Title: “Drug Discovery therapeutics as evidenced through Systems Pharmacology”
Presenter: Saleem Iqbal, Postdoctoral fellow/associate at the CHU Research Center and the Department of Molecular Medicine, Laval University, Quebec, Canada.
Time: Monday, January 30, 2023 at 12h00 (EST).
Place: Online (via Zoom). The zoom link of the meeting is provided by email after your registration. Click here to register.

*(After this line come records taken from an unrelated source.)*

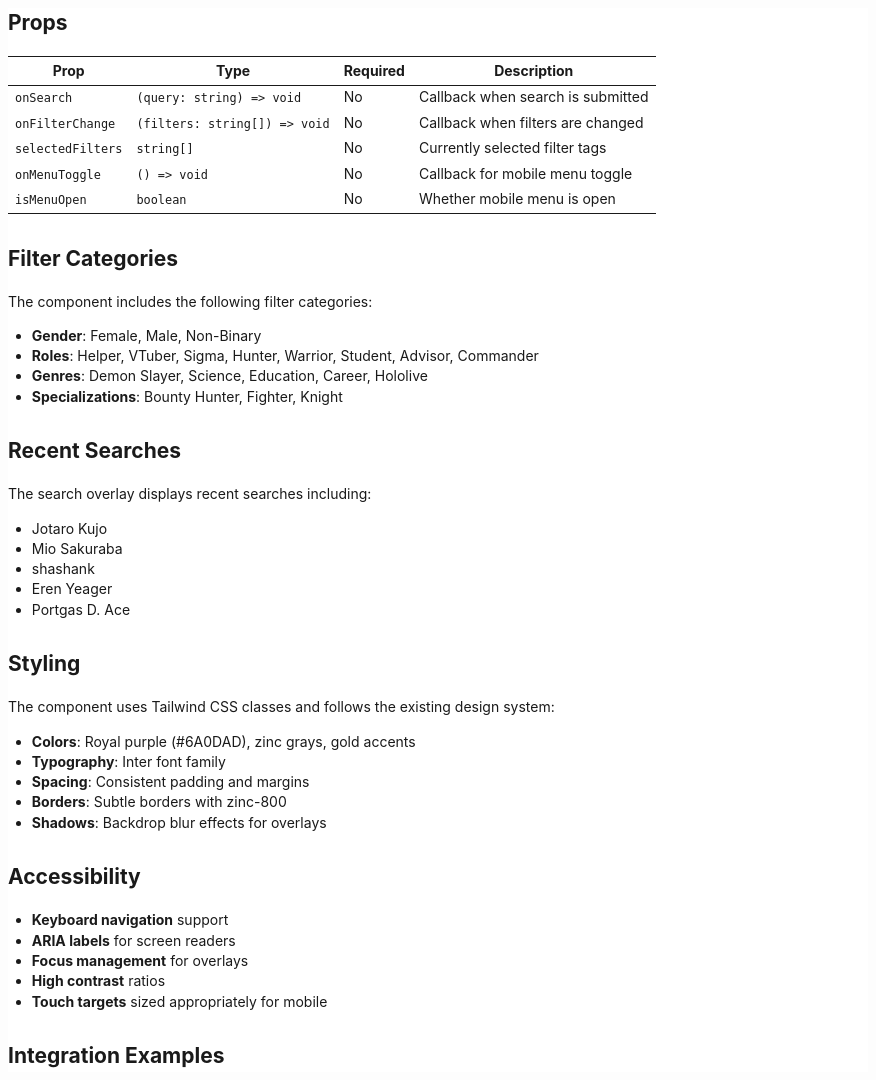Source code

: ## Props

| Prop | Type | Required | Description |
|------|------|----------|-------------|
| `onSearch` | `(query: string) => void` | No | Callback when search is submitted |
| `onFilterChange` | `(filters: string[]) => void` | No | Callback when filters are changed |
| `selectedFilters` | `string[]` | No | Currently selected filter tags |
| `onMenuToggle` | `() => void` | No | Callback for mobile menu toggle |
| `isMenuOpen` | `boolean` | No | Whether mobile menu is open |

## Filter Categories

The component includes the following filter categories:

- **Gender**: Female, Male, Non-Binary
- **Roles**: Helper, VTuber, Sigma, Hunter, Warrior, Student, Advisor, Commander
- **Genres**: Demon Slayer, Science, Education, Career, Hololive
- **Specializations**: Bounty Hunter, Fighter, Knight

## Recent Searches

The search overlay displays recent searches including:
- Jotaro Kujo
- Mio Sakuraba
- shashank
- Eren Yeager
- Portgas D. Ace

## Styling

The component uses Tailwind CSS classes and follows the existing design system:

- **Colors**: Royal purple (#6A0DAD), zinc grays, gold accents
- **Typography**: Inter font family
- **Spacing**: Consistent padding and margins
- **Borders**: Subtle borders with zinc-800
- **Shadows**: Backdrop blur effects for overlays

## Accessibility

- **Keyboard navigation** support
- **ARIA labels** for screen readers
- **Focus management** for overlays
- **High contrast** ratios
- **Touch targets** sized appropriately for mobile

## Integration Examples
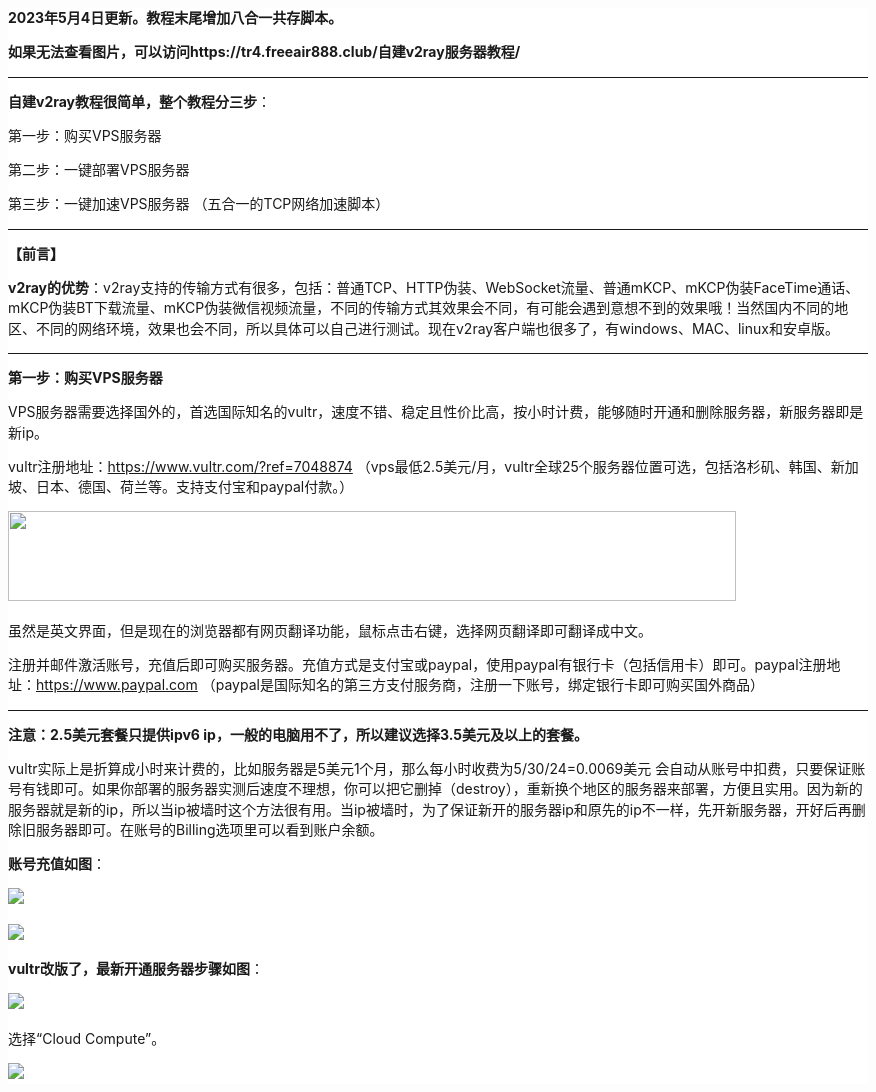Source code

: **2023年5月4日更新。教程末尾增加八合一共存脚本。**

**如果无法查看图片，可以访问https://tr4.freeair888.club/自建v2ray服务器教程/**

***

**自建v2ray教程很简单，整个教程分三步**：

第一步：购买VPS服务器 

第二步：一键部署VPS服务器

第三步：一键加速VPS服务器 （五合一的TCP网络加速脚本）

***

**【前言】**

**v2ray的优势**：v2ray支持的传输方式有很多，包括：普通TCP、HTTP伪装、WebSocket流量、普通mKCP、mKCP伪装FaceTime通话、mKCP伪装BT下载流量、mKCP伪装微信视频流量，不同的传输方式其效果会不同，有可能会遇到意想不到的效果哦！当然国内不同的地区、不同的网络环境，效果也会不同，所以具体可以自己进行测试。现在v2ray客户端也很多了，有windows、MAC、linux和安卓版。

***

**第一步：购买VPS服务器**

VPS服务器需要选择国外的，首选国际知名的vultr，速度不错、稳定且性价比高，按小时计费，能够随时开通和删除服务器，新服务器即是新ip。

vultr注册地址：https://www.vultr.com/?ref=7048874 （vps最低2.5美元/月，vultr全球25个服务器位置可选，包括洛杉矶、韩国、新加坡、日本、德国、荷兰等。支持支付宝和paypal付款。） 

<a href="https://www.vultr.com/?ref=7048874"><img src="https://www.vultr.com/media/banners/banner_728x90.png" width="728" height="90"></a>

虽然是英文界面，但是现在的浏览器都有网页翻译功能，鼠标点击右键，选择网页翻译即可翻译成中文。

注册并邮件激活账号，充值后即可购买服务器。充值方式是支付宝或paypal，使用paypal有银行卡（包括信用卡）即可。paypal注册地址：https://www.paypal.com （paypal是国际知名的第三方支付服务商，注册一下账号，绑定银行卡即可购买国外商品）

***


**注意：2.5美元套餐只提供ipv6 ip，一般的电脑用不了，所以建议选择3.5美元及以上的套餐。**

vultr实际上是折算成小时来计费的，比如服务器是5美元1个月，那么每小时收费为5/30/24=0.0069美元 会自动从账号中扣费，只要保证账号有钱即可。如果你部署的服务器实测后速度不理想，你可以把它删掉（destroy），重新换个地区的服务器来部署，方便且实用。因为新的服务器就是新的ip，所以当ip被墙时这个方法很有用。当ip被墙时，为了保证新开的服务器ip和原先的ip不一样，先开新服务器，开好后再删除旧服务器即可。在账号的Billing选项里可以看到账户余额。

**账号充值如图**：

![](https://fastly.jsdelivr.net/gh/Alvin9999/pac2/pp100.png)

![](https://fastly.jsdelivr.net/gh/Alvin9999/pac2/pp101.png)

**vultr改版了，最新开通服务器步骤如图**：

![](https://fastly.jsdelivr.net/gh/Alvin9999/pac2/softimag/new1.PNG)

选择“Cloud Compute”。

![](https://fastly.jsdelivr.net/gh/Alvin9999/pac2/softimag/new2.PNG)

Abstract: Background: System medicine approaches have played a pivotal role in identifying novel disease networks, especially in miRNA research. It is no wonder that miRNAs are implicated in multiple clinical conditions, allowing us to establish the hubs and nodes for network models of Alzheimer’s Disease (AD). δ-secretase, also known as asparagine endopeptidase (AEP) or legumain (LGMN), is a lysosomal cysteine protease that cleaves peptide bonds C-terminally to asparagine residues in both amyloid precursor protein (APP) and tau, mediating the amyloid-β and tau pathology in AD. Methods: Protein-Protein Interaction (PPI) networks of LGMN or δ-secretase were constructed using the Genemania database. Network Analyzer, a Cytoscape plugin, analyzed the network topological properties of LGMN. miRNAs related to Alzheimer’s were extracted from the HMDD (Human microRNA Disease Database) and experimentally verified miRNA-gene interaction was obtained by searching miRWalk. Starbase v2.0 and miRanda were used for screening miRNA of LGMN genes. Conclusion: In a first-of-its-kind study, the LGMN gene-related regulatory miRNAs resulted in the identification of AD-specific TFs and miRNAs involved in AD. Our findings reveal the dysregulated miRNA: hsa-mir-26b-5p could be used as a biomarker in the diagnosis of AD. Moreover, our 200ns molecular dynamic simulations revealed oprea1 as identified drug and its stablity into the binding pocket of the δ-secretase.